DVR is one lever, not the whole machine. In thirteen years of watching founders raise money, the truth is that most real control isn’t decided by share classes at all — it’s decided in the shareholders’ agreement and the Articles:

  • who appoints how many directors, and who holds the casting vote on the board;
  • which decisions need the founder’s consent (the affirmative or veto rights you keep);
  • the founder protective provisions that stop you being removed or overruled on the things that count.

And the investor across the table is negotiating their own veto rights at the same time — on budgets, on future raises, on a sale of the company. Control is never a trophy one side walks away with; it’s a balance you negotiate. DVR shares strengthen your hand; they don’t replace a well-drafted SHA. Anyone who tells you otherwise is selling you something.

07The bottom line

Dilution is the price of growth — every founder who builds something worth funding pays it. But losing your equity and losing your company are not the same event, and the gap between them is exactly where a little structure earns its keep. Get the voting rights right early, pair them with a shareholders’ agreement written in your favour, and you can raise all the capital you need while still running the company you built.

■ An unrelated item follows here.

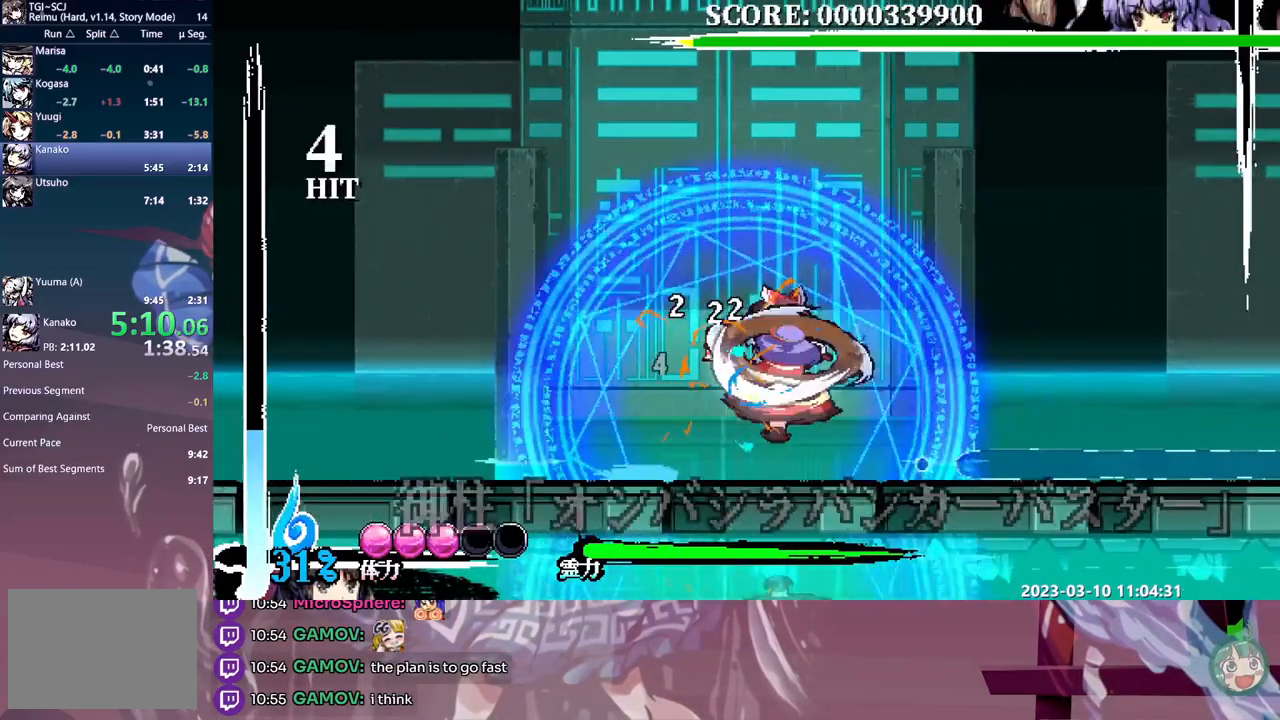
{"buttons": ["L1", "DPAD_RIGHT"], "events": [[50, "Y", "up"], [117, "Y", "down"], [200, "Y", "up"], [250, "Y", "down"], [333, "Y", "up"], [383, "Y", "down"], [483, "Y", "up"]]}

If you’re heading into a round this year and want your Articles and shareholders’ agreement looked at before you sign anything, it’s a conversation worth having early rather than late. Get in touch with the team.

This article is for general information and isn’t legal or tax advice. The rules around DVR, FEMA and SEBI’s SR framework do change, and your situation deserves advice specific to it.

Frequently asked questions

Can a private limited company in India issue shares with differential voting rights?

Yes. Section 43 of the Companies Act, 2013, read with Rule 4 of the Companies (Share Capital and Debentures) Rules, 2014, allows it — provided your Articles permit it and you meet the conditions.

What is the maximum voting power DVR shares can carry?

For an unlisted company, the voting power of DVR shares cannot exceed 74% of the company’s total voting power. This cap was raised from 26% in August 2019.

Do founders lose superior voting rights after an IPO?

On listing, SEBI’s SR framework applies, and the superior rights sunset — converting to ordinary shares five years after listing (extendable once by five years).

Is DVR enough on its own to keep control?

No. Most founder control comes from the shareholders’ agreement and Articles — board composition, casting votes and veto rights. DVR supports that structure rather than replacing it.

Did the rules around DVR change recently?

Yes. The 2019 amendment removed the three-year profitability requirement and raised the DVR ceiling from 26% to 74% of voting power, which is what made it practical for startups.